Avant qu'Akira Kurosawa ne vole de ses propres ailes

C'était particulièrement intéressant de découvrir ce film juste après La bataille navale à Hawaï et au large de la Malaisie avec qui il partage plusieurs points communs (œuvre de propagande autour d'un homme fasciné par l'armée de l'air). A la différence du précédent, celui-ci bénéficie d'un scénario co-écrit par Akira Kurosawa mieux construit et plus subtil dans son discours. Par exemple, il n'est jamais fait référence à l'Empereur, ni même à la grandeur de l'armée impérialiste pour justifier l'engagement des deux frères.
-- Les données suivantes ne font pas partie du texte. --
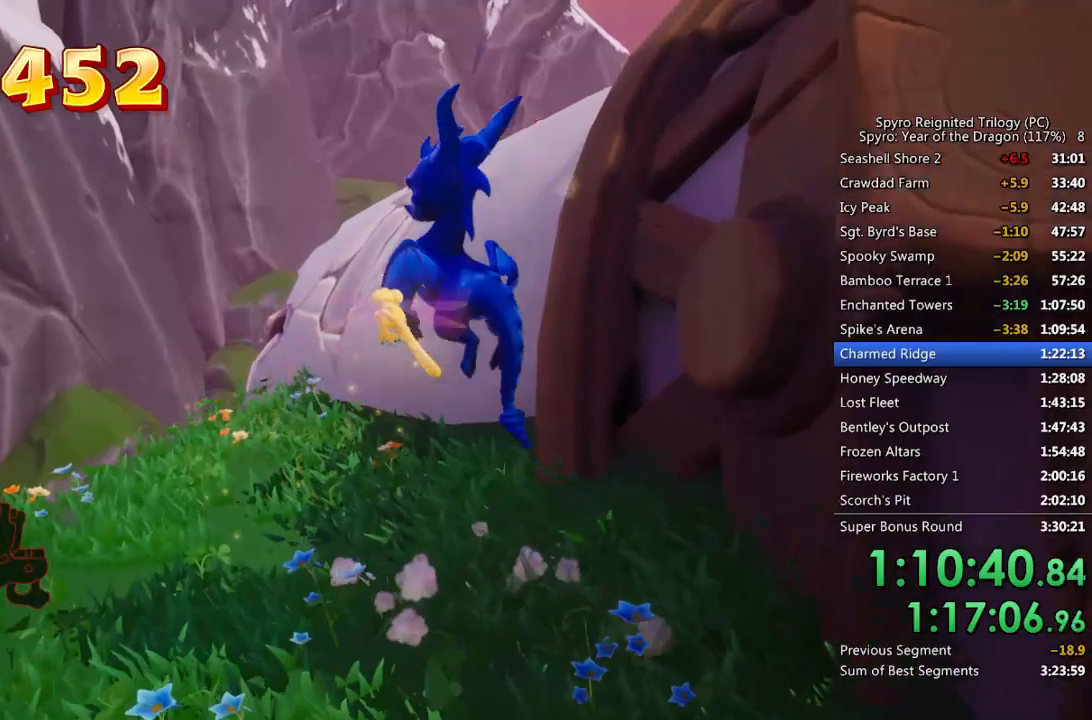
{"buttons": [], "left_stick": "up-right", "right_stick": "center", "events": [[250, "CROSS", "up"], [267, "left_stick", "up-right"], [283, "CROSS", "down"], [367, "CROSS", "up"], [400, "CROSS", "down"], [483, "CROSS", "up"]]}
Il s'agit avant tout de conscience professionnelle et tensions psychologiques entre les deux héros, celui adopté commençant à douter de la sincérité des sentiments de son grand-frère.
Quand on connaît les thèmes et les figures récurrentes de Kurosawa, on a même envie d'y voir plusieurs éléments personnels (à moins qu'il ne s'agisse d'une extrapolation issue de la politique des auteurs) : deux points de vue s'opposant dans une recherche d'une vérité, le rapport à la nature et la présence des 4 éléments : la pluie, les rivières, la mer, l'océan, les arbres, les rivages, les nuages...
Certains beaux plans où les vagues viennent se fracasser sur les rochers au début du film laisse même espérer que Kurosawa était réalisateur de seconde équipe. Ca ne semble pas le cas par contre, on trouve cependant en co-réalisateur Senkichi Taniguchi. Difficile de savoir ce qu'il a réalisé mais je me demande s'il n'est pas tout simplement l'auteur des nombreuses séquences aériennes qui sont assez impressionnantes. Pour le coup, il ne s'agit pas de trucages et autres maquettes (à quelques très rares occasions qui sont encore signées par Eiji Tsuburaya) mais de caméras embarquées dans de vraies avions avec les acteurs placés dans le cockpit où ils subissent loopings, vrilles et autres piqués. Les premières séquences dans les cieux sont visuellement de grande qualité et renforcent la crédibilité de l'intrigue, tout en installant un certain suspens. En revanche, les suivantes ont tendance à être trop satisfaites de leur tour de force et s'avèrent bien trop longues et répétitives. On même l'impression que de nombreux plans sont repris des précédents vols. Ce n'est pas toutefois pas le cas lors de la seule séquence de guerre à la fin du film où l'avion du héros essaie d'abattre un bombardier américain. Ca ne semble pas être des stocks shots et vu les cadrages, ça n'a pas l'air d'avoir été tourné sur le vif lors d'un vrai raid. A moins qu'il ne s'agisse d'un tournage pour le film avec un bombardier « habillé » pour l'occasion et des trajectoires de balles faîtes directement sur la pellicule. Je serai curieux d'en savoir plus car cette séquence dégage un rare sentiment de réalisme pour cette époque.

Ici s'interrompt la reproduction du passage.